Start of Block
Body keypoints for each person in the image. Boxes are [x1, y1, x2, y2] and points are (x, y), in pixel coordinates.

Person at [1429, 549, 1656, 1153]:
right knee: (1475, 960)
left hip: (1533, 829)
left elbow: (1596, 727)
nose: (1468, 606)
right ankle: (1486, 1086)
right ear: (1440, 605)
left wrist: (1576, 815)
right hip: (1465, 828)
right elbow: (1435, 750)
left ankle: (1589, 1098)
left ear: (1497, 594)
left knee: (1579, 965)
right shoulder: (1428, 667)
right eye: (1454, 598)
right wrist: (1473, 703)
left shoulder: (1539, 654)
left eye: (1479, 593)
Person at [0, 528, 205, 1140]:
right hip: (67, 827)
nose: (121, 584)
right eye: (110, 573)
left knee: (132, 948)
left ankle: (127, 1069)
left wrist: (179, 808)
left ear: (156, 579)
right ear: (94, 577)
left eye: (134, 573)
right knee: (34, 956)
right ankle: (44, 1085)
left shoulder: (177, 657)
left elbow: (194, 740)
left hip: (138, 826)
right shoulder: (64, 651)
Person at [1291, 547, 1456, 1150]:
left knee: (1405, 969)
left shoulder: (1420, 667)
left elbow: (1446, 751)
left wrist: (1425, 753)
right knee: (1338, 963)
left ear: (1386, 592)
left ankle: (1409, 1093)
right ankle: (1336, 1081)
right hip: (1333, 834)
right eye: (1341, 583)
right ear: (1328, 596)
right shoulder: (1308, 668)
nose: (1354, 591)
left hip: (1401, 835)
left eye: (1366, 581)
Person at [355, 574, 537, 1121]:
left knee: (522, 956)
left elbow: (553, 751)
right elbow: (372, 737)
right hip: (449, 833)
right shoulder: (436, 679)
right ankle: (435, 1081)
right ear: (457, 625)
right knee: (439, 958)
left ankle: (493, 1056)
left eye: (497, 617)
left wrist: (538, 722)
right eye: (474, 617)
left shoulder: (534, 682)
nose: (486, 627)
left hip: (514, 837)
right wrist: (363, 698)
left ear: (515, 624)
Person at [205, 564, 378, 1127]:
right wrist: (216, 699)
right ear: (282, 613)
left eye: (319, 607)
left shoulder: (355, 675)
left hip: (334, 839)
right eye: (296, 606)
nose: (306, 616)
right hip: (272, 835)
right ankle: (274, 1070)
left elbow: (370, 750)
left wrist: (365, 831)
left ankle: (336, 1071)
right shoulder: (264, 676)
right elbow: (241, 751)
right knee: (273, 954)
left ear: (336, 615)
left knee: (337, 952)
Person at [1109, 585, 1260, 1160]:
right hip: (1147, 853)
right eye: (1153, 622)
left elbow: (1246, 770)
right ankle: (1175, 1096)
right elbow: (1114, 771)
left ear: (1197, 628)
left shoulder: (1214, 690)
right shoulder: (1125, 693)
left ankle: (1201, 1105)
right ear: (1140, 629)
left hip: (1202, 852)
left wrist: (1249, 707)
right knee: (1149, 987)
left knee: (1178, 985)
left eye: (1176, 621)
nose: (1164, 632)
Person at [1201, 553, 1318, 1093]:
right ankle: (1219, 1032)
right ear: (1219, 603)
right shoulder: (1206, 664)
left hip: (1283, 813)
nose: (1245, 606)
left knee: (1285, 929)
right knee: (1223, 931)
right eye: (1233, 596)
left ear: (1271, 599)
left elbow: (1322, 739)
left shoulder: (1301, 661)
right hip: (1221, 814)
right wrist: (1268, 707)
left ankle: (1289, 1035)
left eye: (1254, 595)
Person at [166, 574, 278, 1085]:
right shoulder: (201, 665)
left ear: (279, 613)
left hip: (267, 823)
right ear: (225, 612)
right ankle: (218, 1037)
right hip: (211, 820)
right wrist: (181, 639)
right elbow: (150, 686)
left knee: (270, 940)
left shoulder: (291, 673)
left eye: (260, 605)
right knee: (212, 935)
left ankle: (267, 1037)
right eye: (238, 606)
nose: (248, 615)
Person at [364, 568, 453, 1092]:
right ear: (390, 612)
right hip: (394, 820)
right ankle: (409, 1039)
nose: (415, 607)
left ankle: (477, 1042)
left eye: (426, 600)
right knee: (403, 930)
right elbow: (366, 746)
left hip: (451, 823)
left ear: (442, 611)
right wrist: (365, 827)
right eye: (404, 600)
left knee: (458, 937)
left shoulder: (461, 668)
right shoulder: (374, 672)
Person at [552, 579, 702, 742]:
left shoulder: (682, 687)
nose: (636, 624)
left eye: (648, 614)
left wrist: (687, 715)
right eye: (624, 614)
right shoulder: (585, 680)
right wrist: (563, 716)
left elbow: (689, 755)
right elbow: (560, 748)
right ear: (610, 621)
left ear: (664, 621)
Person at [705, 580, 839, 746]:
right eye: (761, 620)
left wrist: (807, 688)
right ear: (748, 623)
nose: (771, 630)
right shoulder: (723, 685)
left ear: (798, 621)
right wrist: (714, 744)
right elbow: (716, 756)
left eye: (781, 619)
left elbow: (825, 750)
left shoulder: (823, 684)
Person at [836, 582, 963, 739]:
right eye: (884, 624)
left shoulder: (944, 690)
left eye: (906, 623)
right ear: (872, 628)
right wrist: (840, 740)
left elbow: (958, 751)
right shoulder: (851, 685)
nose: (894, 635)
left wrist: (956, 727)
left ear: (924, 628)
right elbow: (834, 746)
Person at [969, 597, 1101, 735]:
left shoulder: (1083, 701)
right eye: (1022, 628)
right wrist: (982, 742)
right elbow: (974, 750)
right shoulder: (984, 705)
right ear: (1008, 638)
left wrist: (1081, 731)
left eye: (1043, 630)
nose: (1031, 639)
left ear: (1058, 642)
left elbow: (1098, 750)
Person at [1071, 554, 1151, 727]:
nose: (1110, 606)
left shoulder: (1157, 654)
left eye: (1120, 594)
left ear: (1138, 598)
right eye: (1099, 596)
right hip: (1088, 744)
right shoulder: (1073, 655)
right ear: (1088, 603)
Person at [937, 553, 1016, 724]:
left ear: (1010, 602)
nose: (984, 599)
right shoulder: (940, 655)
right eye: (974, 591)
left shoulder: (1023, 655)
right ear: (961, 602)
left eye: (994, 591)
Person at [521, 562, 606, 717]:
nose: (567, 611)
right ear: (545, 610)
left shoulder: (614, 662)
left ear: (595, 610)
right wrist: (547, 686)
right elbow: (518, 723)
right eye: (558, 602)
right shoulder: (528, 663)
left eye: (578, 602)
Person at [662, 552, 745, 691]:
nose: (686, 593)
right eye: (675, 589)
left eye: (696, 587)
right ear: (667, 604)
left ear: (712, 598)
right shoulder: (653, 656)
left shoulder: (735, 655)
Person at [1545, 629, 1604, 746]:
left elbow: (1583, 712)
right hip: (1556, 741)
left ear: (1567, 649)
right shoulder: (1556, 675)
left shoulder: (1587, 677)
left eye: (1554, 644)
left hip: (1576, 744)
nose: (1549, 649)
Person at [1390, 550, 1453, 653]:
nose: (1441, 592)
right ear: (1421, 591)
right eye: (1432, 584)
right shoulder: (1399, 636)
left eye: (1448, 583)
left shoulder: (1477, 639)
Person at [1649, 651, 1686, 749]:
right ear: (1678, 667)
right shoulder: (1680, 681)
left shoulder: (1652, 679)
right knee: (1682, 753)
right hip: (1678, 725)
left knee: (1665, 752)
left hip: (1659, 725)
End of Block
WHAT YOU HAVE TO DO » Copy the records above exactly, beginning at the line that contains "left ear: (1058, 642)" and stopping after the line that contains "nose: (686, 593)".

ANSWER BOX »
left ear: (1058, 642)
left elbow: (1098, 750)
Person at [1071, 554, 1151, 727]:
nose: (1110, 606)
left shoulder: (1157, 654)
left eye: (1120, 594)
left ear: (1138, 598)
right eye: (1099, 596)
right hip: (1088, 744)
right shoulder: (1073, 655)
right ear: (1088, 603)
Person at [937, 553, 1016, 724]:
left ear: (1010, 602)
nose: (984, 599)
right shoulder: (940, 655)
right eye: (974, 591)
left shoulder: (1023, 655)
right ear: (961, 602)
left eye: (994, 591)
Person at [521, 562, 606, 717]:
nose: (567, 611)
right ear: (545, 610)
left shoulder: (614, 662)
left ear: (595, 610)
right wrist: (547, 686)
right elbow: (518, 723)
right eye: (558, 602)
right shoulder: (528, 663)
left eye: (578, 602)
Person at [662, 552, 745, 691]:
nose: (686, 593)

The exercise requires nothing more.